The data below:

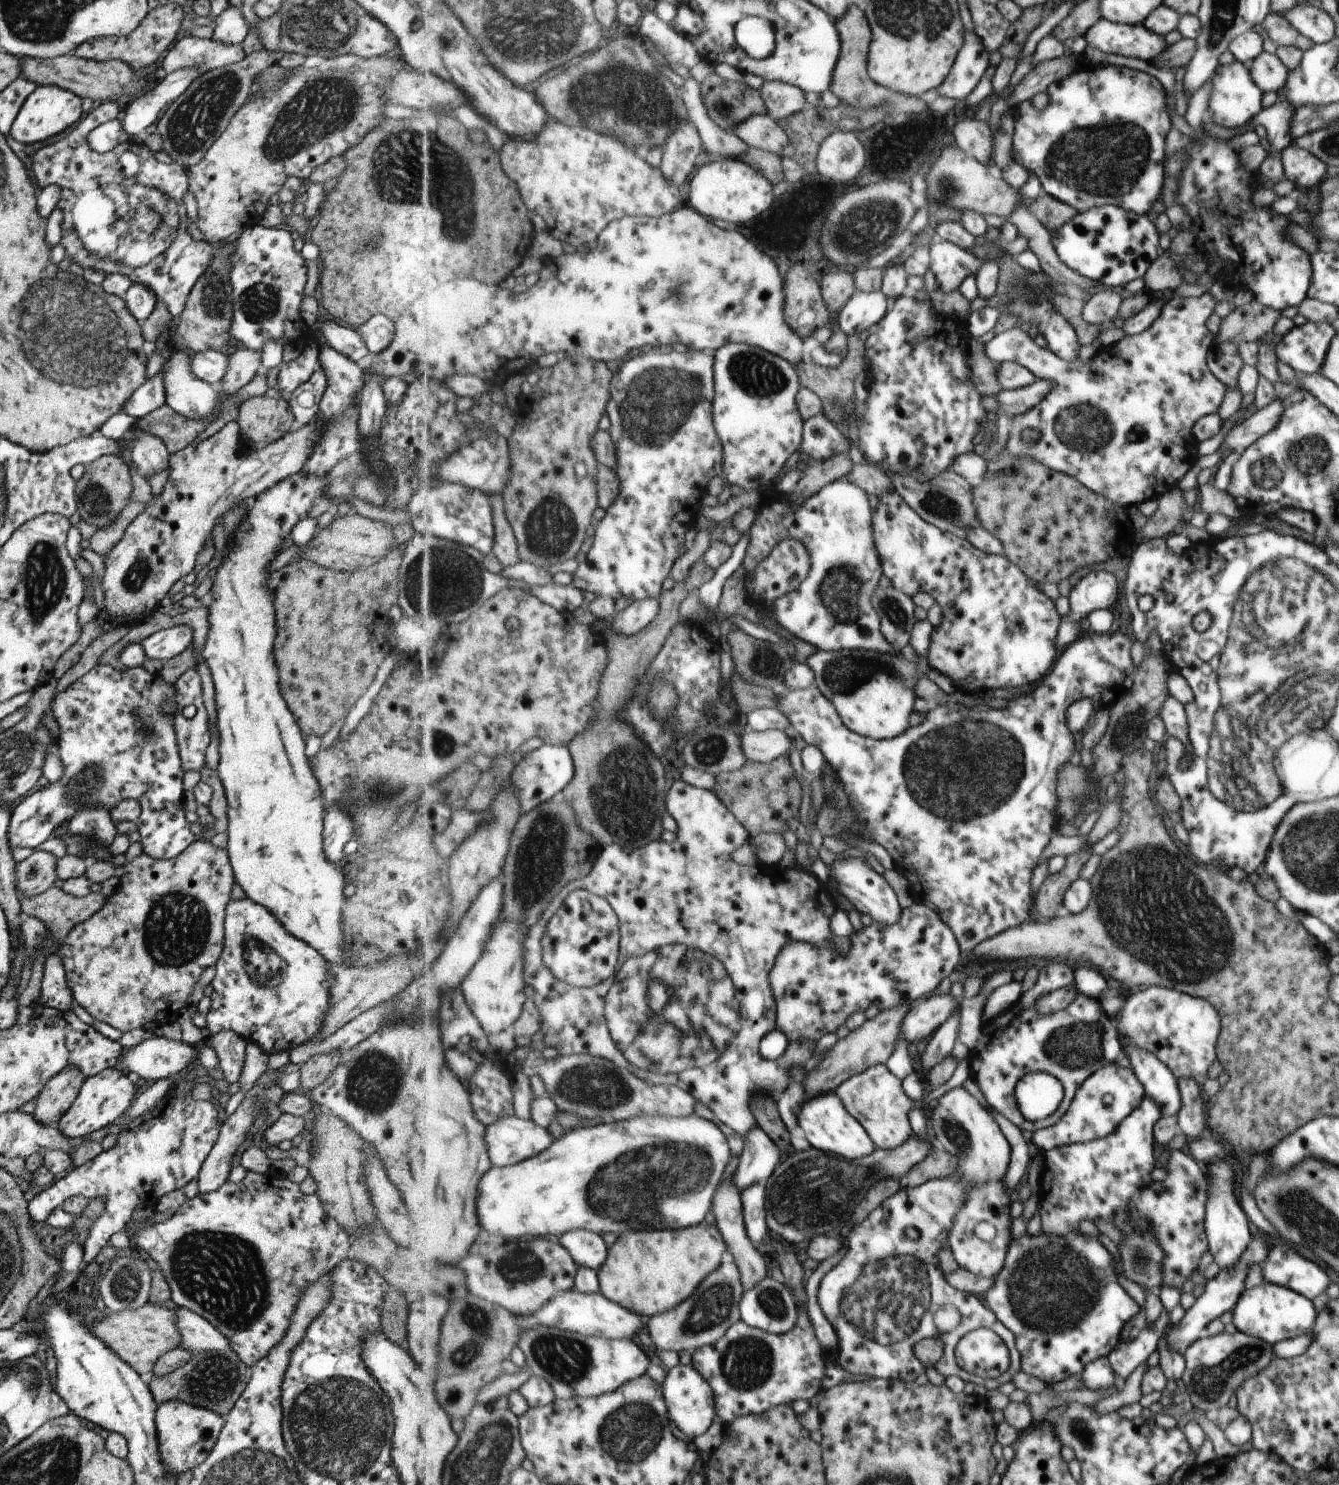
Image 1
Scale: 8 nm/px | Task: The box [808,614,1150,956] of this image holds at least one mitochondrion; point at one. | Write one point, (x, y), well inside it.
(965, 763)

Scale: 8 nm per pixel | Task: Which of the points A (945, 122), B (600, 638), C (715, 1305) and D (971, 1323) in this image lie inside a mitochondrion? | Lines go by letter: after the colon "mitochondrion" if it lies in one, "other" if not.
A: other
B: other
C: mitochondrion
D: other

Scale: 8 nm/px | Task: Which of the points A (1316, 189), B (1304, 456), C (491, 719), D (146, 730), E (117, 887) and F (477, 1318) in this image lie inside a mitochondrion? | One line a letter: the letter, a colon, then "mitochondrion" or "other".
A: other
B: mitochondrion
C: other
D: other
E: other
F: mitochondrion

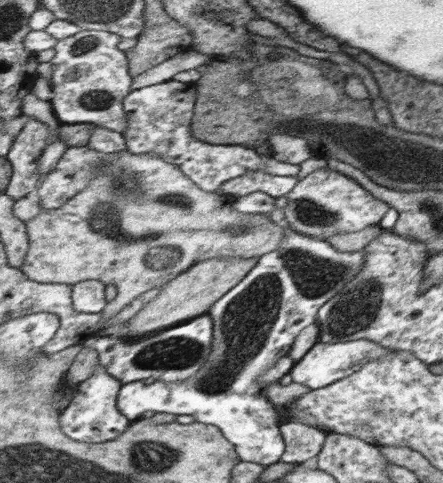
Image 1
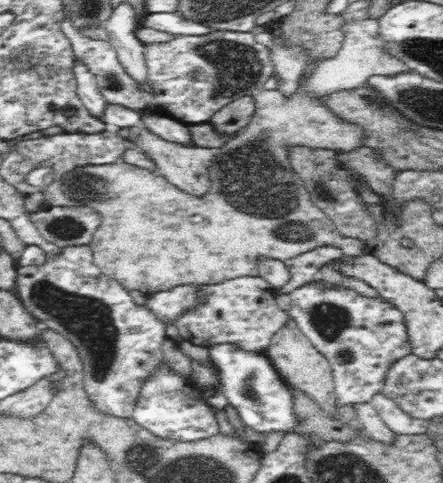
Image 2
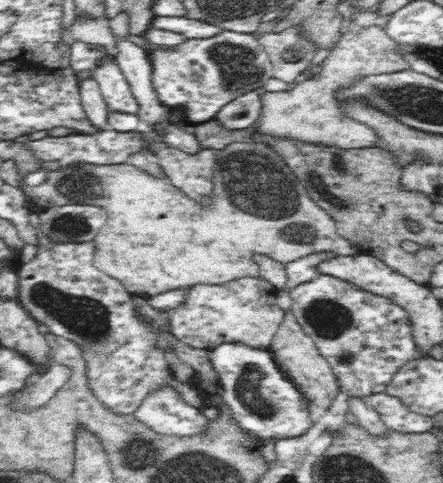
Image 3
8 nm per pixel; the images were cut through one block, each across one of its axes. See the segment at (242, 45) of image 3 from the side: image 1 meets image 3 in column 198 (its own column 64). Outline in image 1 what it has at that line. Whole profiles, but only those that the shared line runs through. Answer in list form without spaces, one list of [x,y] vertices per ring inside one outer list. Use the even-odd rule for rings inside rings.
[[[81,30],[65,40],[57,40],[51,58],[51,106],[59,124],[93,124],[115,130],[123,136],[129,118],[123,100],[133,92],[129,60],[117,48],[121,36],[113,32]]]

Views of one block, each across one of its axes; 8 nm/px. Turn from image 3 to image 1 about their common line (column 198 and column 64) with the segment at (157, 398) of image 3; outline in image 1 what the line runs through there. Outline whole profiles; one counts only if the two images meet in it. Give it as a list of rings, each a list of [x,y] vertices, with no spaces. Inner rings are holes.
[[[99,364],[87,380],[83,380],[73,388],[71,402],[67,404],[65,410],[61,410],[59,430],[63,428],[63,434],[67,434],[71,440],[87,442],[87,444],[101,444],[121,436],[127,430],[127,426],[131,426],[131,420],[127,420],[117,410],[117,392],[121,386],[123,384],[117,378],[111,378],[105,372],[105,368]]]

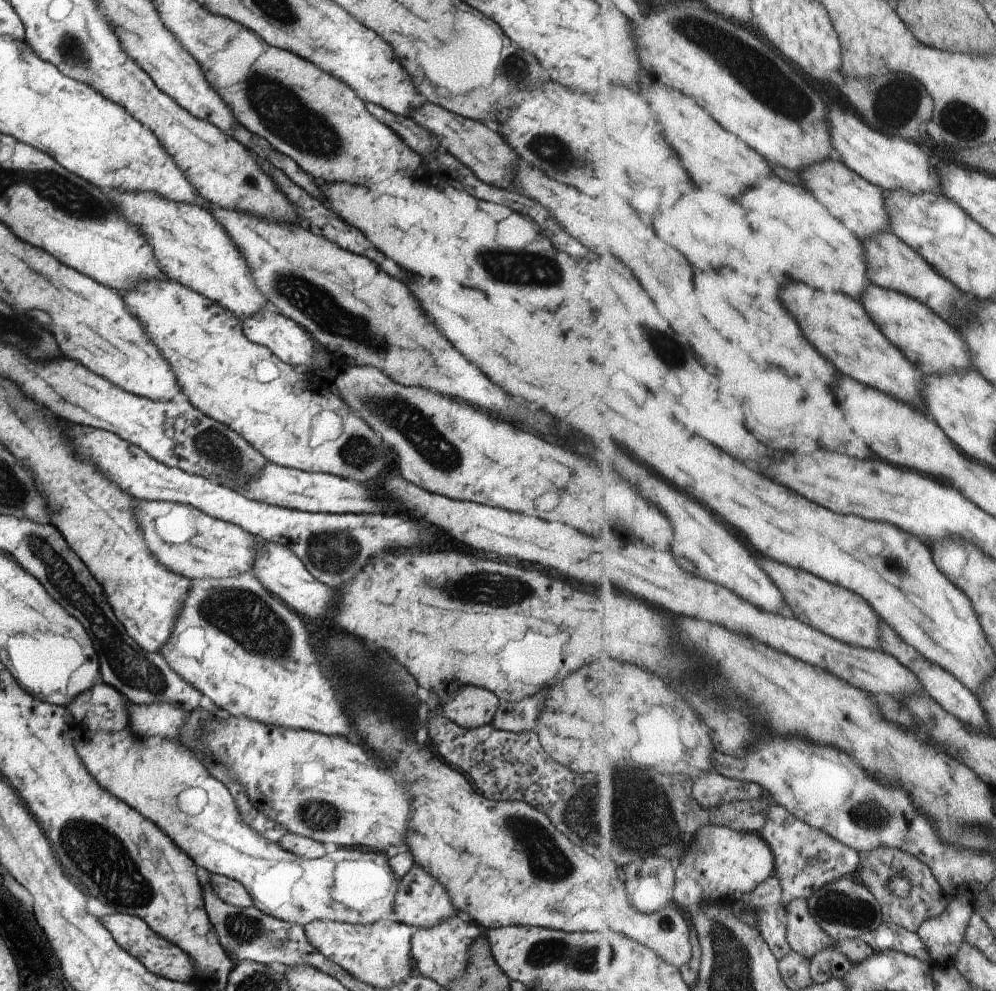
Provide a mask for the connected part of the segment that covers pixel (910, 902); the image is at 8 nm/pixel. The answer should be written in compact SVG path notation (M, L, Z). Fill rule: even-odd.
M878 847L861 851L861 855L863 859L856 876L874 891L882 903L886 923L896 923L918 933L924 922L943 915L951 905L953 897L942 886L932 867L917 856L896 847ZM894 875L910 878L913 885L909 897L901 898L890 890L890 878Z

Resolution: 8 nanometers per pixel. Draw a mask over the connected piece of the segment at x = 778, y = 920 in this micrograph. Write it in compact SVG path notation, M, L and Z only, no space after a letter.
M776 874L770 875L770 878L746 894L744 898L759 912L760 931L779 959L786 958L793 951L793 946L788 940L789 910L788 905L783 903L783 894L781 878Z

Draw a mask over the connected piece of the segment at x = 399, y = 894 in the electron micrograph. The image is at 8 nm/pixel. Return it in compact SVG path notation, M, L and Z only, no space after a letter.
M414 864L402 878L399 878L398 882L393 902L393 909L398 922L413 928L431 927L444 919L459 914L445 888L420 865Z

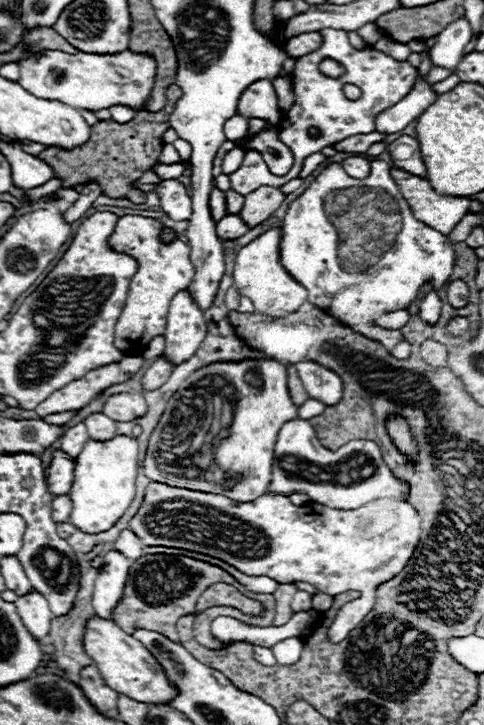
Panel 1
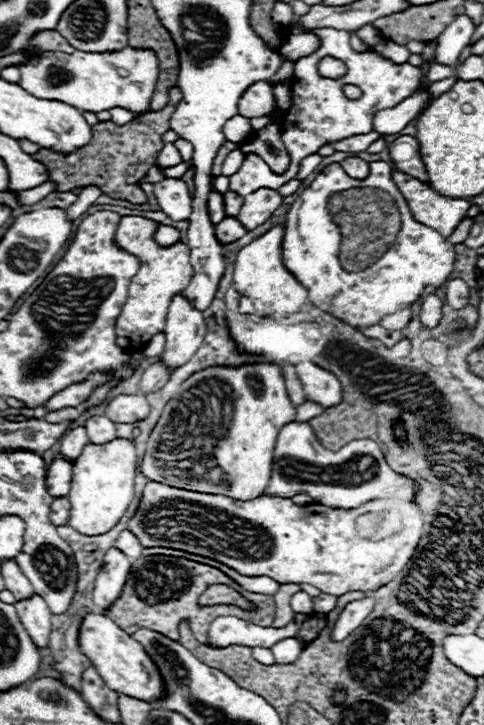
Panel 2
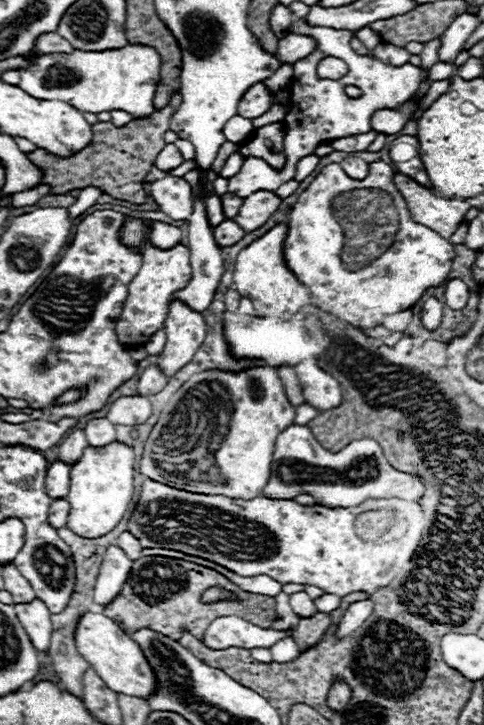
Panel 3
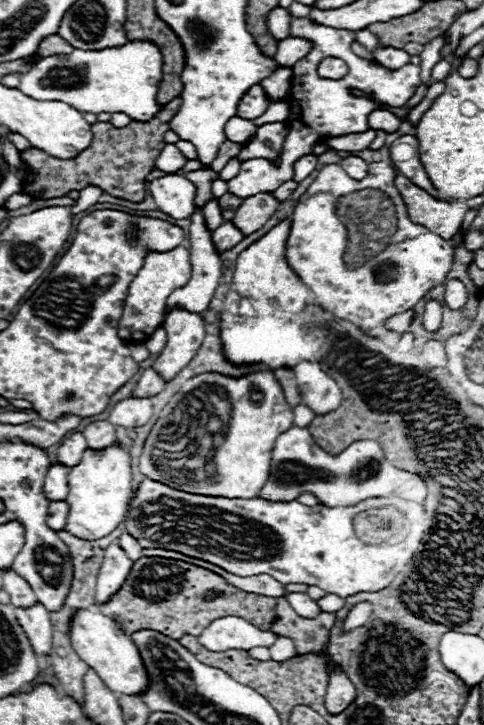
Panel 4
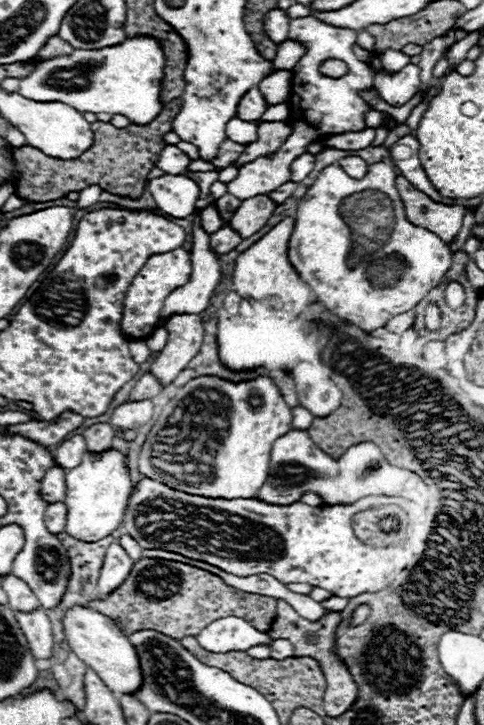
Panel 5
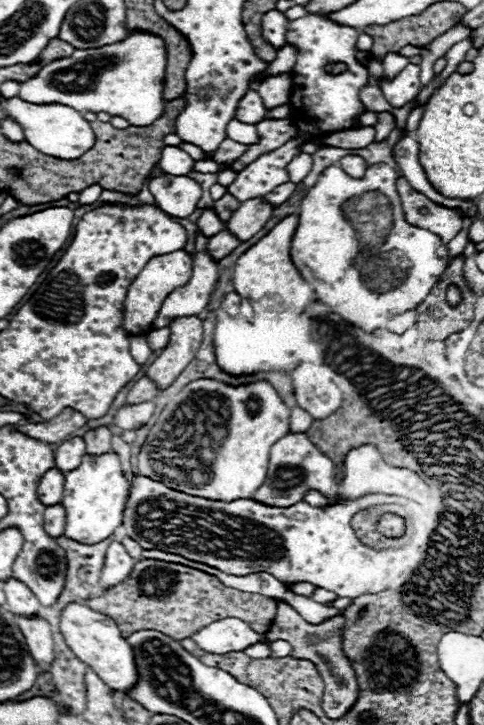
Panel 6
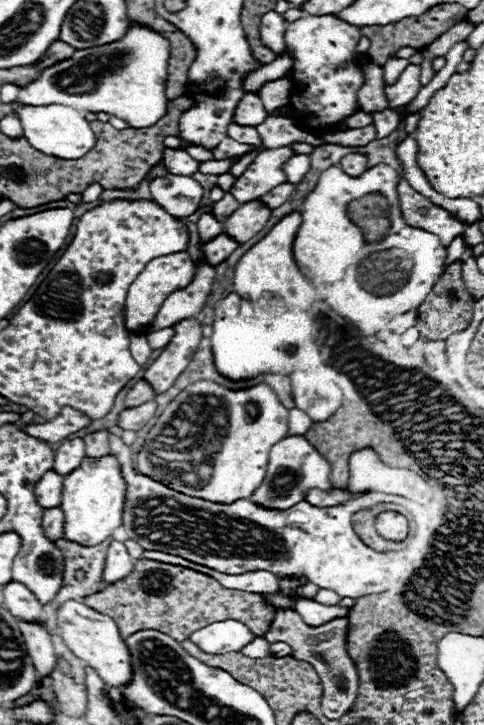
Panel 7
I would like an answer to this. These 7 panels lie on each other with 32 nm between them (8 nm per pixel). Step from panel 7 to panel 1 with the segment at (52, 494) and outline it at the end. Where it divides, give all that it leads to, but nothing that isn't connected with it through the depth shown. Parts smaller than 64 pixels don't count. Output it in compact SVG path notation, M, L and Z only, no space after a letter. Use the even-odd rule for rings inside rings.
M62 450L52 452L52 462L46 468L46 484L52 494L68 494L74 480L74 458Z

End of The data.

> Task statement: From the first line to the last, output the data exactly, without the pictures.

> Task solution:
Image 1
Scale: 8 nm/px | Task: The box [808,614,1150,956] of this image holds at least one mitochondrion; point at one. | Write one point, (x, y), well inside it.
(965, 763)

Scale: 8 nm per pixel | Task: Which of the points A (945, 122), B (600, 638), C (715, 1305) and D (971, 1323) in this image lie inside a mitochondrion? | Lines go by letter: after the colon "mitochondrion" if it lies in one, "other" if not.
A: other
B: other
C: mitochondrion
D: other

Scale: 8 nm/px | Task: Which of the points A (1316, 189), B (1304, 456), C (491, 719), D (146, 730), E (117, 887) and F (477, 1318) in this image lie inside a mitochondrion? | One line a letter: the letter, a colon, then "mitochondrion" or "other".
A: other
B: mitochondrion
C: other
D: other
E: other
F: mitochondrion

Image 1
Image 2
Image 3
8 nm per pixel; the images were cut through one block, each across one of its axes. See the segment at (242, 45) of image 3 from the side: image 1 meets image 3 in column 198 (its own column 64). Outline in image 1 what it has at that line. Whole profiles, but only those that the shared line runs through. Answer in list form without spaces, one list of [x,y] vertices per ring inside one outer list. Use the even-odd rule for rings inside rings.
[[[81,30],[65,40],[57,40],[51,58],[51,106],[59,124],[93,124],[115,130],[123,136],[129,118],[123,100],[133,92],[129,60],[117,48],[121,36],[113,32]]]

Views of one block, each across one of its axes; 8 nm/px. Turn from image 3 to image 1 about their common line (column 198 and column 64) with the segment at (157, 398) of image 3; outline in image 1 what the line runs through there. Outline whole profiles; one counts only if the two images meet in it. Give it as a list of rings, each a list of [x,y] vertices, with no spaces. Inner rings are holes.
[[[99,364],[87,380],[83,380],[73,388],[71,402],[67,404],[65,410],[61,410],[59,430],[63,428],[63,434],[67,434],[71,440],[87,442],[87,444],[101,444],[121,436],[127,430],[127,426],[131,426],[131,420],[127,420],[117,410],[117,392],[121,386],[123,384],[117,378],[111,378],[105,372],[105,368]]]

Provide a mask for the connected part of the segment that covers pixel (910, 902); the image is at 8 nm/pixel. The answer should be written in compact SVG path notation (M, L, Z). Fill rule: even-odd.
M878 847L861 851L861 855L863 859L856 876L874 891L882 903L886 923L896 923L918 933L924 922L943 915L951 905L953 897L942 886L932 867L917 856L896 847ZM894 875L910 878L913 885L909 897L901 898L890 890L890 878Z

Resolution: 8 nanometers per pixel. Draw a mask over the connected piece of the segment at x = 778, y = 920 in this micrograph. Write it in compact SVG path notation, M, L and Z only, no space after a letter.
M776 874L770 875L770 878L746 894L744 898L759 912L760 931L779 959L786 958L793 951L793 946L788 940L789 910L788 905L783 903L783 894L781 878Z

Draw a mask over the connected piece of the segment at x = 399, y = 894 in the electron micrograph. The image is at 8 nm/pixel. Return it in compact SVG path notation, M, L and Z only, no space after a letter.
M414 864L402 878L399 878L398 882L393 902L393 909L398 922L413 928L431 927L444 919L459 914L445 888L420 865Z

Panel 1
Panel 2
Panel 3
Panel 4
Panel 5
Panel 6
Panel 7
I would like an answer to this. These 7 panels lie on each other with 32 nm between them (8 nm per pixel). Step from panel 7 to panel 1 with the segment at (52, 494) and outline it at the end. Where it divides, give all that it leads to, but nothing that isn't connected with it through the depth shown. Parts smaller than 64 pixels don't count. Output it in compact SVG path notation, M, L and Z only, no space after a letter. Use the even-odd rule for rings inside rings.
M62 450L52 452L52 462L46 468L46 484L52 494L68 494L74 480L74 458Z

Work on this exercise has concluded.